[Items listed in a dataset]
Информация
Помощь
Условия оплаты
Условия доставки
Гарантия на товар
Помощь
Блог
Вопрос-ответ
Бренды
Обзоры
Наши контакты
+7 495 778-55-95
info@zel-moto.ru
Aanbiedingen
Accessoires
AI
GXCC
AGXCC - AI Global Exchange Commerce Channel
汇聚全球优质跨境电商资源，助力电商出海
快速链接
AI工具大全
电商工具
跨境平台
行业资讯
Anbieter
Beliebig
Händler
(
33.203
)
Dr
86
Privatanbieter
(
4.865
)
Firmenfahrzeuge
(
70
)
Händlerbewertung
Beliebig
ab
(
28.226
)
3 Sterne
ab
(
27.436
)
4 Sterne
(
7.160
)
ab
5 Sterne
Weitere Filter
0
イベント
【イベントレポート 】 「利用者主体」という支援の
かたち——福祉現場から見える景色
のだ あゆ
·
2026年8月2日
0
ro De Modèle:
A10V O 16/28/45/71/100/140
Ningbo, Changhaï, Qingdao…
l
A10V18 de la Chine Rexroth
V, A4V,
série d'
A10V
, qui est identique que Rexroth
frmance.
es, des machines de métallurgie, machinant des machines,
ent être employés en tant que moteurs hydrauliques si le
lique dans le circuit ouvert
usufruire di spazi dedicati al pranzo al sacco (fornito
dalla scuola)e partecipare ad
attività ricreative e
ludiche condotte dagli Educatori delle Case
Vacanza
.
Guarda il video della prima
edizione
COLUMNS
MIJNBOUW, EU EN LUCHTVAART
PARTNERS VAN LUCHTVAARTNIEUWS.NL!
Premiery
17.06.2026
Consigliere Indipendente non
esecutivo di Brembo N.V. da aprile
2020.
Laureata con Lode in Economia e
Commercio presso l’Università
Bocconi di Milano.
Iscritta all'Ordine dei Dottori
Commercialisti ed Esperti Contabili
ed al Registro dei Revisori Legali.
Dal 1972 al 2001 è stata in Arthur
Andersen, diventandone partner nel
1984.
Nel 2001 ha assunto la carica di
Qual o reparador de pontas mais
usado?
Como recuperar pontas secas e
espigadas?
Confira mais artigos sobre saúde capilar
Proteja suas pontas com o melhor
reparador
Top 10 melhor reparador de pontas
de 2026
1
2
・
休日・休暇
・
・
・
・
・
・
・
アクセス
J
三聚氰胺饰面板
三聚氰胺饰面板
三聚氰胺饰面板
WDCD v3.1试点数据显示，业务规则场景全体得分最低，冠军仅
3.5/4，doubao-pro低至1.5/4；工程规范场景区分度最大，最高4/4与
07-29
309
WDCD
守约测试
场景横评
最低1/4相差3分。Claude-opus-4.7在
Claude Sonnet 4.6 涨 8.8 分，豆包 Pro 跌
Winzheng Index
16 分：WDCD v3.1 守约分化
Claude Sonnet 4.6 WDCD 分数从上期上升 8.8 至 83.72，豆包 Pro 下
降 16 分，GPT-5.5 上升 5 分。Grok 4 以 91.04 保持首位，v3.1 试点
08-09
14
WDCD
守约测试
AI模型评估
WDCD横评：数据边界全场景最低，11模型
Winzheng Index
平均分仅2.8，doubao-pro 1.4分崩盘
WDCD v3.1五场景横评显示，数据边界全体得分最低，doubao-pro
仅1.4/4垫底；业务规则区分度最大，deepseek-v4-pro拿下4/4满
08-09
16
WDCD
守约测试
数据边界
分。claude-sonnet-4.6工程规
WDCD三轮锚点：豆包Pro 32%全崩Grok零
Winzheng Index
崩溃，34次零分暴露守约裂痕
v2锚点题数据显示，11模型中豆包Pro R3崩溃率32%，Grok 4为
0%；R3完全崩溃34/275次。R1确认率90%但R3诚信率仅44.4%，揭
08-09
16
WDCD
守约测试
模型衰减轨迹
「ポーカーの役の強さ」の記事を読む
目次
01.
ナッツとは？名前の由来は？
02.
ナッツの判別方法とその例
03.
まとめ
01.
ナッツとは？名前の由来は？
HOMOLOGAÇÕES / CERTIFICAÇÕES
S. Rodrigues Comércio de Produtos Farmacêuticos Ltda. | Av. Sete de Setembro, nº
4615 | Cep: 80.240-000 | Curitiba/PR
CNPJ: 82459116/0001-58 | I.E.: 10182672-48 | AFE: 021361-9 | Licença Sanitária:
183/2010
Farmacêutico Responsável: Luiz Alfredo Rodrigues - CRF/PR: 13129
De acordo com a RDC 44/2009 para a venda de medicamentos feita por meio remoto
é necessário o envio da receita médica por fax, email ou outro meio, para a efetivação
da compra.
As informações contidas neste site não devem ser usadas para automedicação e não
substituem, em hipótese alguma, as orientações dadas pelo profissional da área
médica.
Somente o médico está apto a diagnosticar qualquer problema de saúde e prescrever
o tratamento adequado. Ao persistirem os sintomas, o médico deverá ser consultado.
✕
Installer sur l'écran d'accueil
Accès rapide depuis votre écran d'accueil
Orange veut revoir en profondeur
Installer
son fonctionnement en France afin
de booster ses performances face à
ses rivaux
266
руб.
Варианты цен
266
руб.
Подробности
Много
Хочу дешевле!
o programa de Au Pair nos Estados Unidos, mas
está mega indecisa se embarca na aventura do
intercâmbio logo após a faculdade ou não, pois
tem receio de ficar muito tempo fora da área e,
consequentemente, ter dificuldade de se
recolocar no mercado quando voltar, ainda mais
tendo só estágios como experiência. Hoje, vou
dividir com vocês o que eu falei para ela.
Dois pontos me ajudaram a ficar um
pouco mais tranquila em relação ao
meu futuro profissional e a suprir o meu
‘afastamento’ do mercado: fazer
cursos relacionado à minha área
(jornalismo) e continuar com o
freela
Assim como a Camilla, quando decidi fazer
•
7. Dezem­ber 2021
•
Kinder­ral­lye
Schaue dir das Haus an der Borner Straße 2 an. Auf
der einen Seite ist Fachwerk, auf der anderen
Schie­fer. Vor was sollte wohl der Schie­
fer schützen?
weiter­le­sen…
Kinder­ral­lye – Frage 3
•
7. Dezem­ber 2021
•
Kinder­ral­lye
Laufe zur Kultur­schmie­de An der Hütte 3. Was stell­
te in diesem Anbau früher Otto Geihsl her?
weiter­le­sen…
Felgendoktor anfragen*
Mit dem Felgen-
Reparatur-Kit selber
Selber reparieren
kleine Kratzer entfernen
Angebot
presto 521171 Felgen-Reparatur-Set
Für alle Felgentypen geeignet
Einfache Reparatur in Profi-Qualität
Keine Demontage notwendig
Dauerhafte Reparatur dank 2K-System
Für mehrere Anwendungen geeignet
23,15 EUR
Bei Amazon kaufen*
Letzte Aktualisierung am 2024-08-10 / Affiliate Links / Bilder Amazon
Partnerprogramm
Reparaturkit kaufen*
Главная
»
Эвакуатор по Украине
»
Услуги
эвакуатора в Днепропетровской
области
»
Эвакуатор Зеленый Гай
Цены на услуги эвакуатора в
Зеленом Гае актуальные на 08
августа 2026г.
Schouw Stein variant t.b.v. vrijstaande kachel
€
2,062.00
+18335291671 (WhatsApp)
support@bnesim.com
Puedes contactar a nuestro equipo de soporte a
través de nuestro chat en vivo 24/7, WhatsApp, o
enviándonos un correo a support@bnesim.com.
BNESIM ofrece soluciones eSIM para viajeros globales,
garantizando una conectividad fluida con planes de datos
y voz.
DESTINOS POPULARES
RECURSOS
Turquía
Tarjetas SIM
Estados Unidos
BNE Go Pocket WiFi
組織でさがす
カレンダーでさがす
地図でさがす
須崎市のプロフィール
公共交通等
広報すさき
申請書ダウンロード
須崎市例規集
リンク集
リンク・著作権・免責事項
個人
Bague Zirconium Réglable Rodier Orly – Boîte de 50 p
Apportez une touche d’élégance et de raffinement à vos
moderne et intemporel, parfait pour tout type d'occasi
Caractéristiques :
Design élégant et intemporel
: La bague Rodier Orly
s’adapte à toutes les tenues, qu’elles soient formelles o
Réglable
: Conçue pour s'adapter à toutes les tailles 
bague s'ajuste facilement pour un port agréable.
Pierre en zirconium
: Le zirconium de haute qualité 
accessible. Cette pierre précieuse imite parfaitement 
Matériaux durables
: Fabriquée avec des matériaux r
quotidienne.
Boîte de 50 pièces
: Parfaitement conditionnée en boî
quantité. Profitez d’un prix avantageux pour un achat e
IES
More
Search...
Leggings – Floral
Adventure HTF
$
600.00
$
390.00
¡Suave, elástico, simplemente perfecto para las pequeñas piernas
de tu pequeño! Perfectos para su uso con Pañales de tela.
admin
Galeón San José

__Work item__: Starting at the top of the listing and ending with the line that contains "es, des machines", swap each "Beliebig" for "Alle". Reproduce only those lines, with nothing else altered.

__Answer__:
Информация
Помощь
Условия оплаты
Условия доставки
Гарантия на товар
Помощь
Блог
Вопрос-ответ
Бренды
Обзоры
Наши контакты
+7 495 778-55-95
info@zel-moto.ru
Aanbiedingen
Accessoires
AI
GXCC
AGXCC - AI Global Exchange Commerce Channel
汇聚全球优质跨境电商资源，助力电商出海
快速链接
AI工具大全
电商工具
跨境平台
行业资讯
Anbieter
Alle
Händler
(
33.203
)
Dr
86
Privatanbieter
(
4.865
)
Firmenfahrzeuge
(
70
)
Händlerbewertung
Alle
ab
(
28.226
)
3 Sterne
ab
(
27.436
)
4 Sterne
(
7.160
)
ab
5 Sterne
Weitere Filter
0
イベント
【イベントレポート 】 「利用者主体」という支援の
かたち——福祉現場から見える景色
のだ あゆ
·
2026年8月2日
0
ro De Modèle:
A10V O 16/28/45/71/100/140
Ningbo, Changhaï, Qingdao…
l
A10V18 de la Chine Rexroth
V, A4V,
série d'
A10V
, qui est identique que Rexroth
frmance.
es, des machines de métallurgie, machinant des machines,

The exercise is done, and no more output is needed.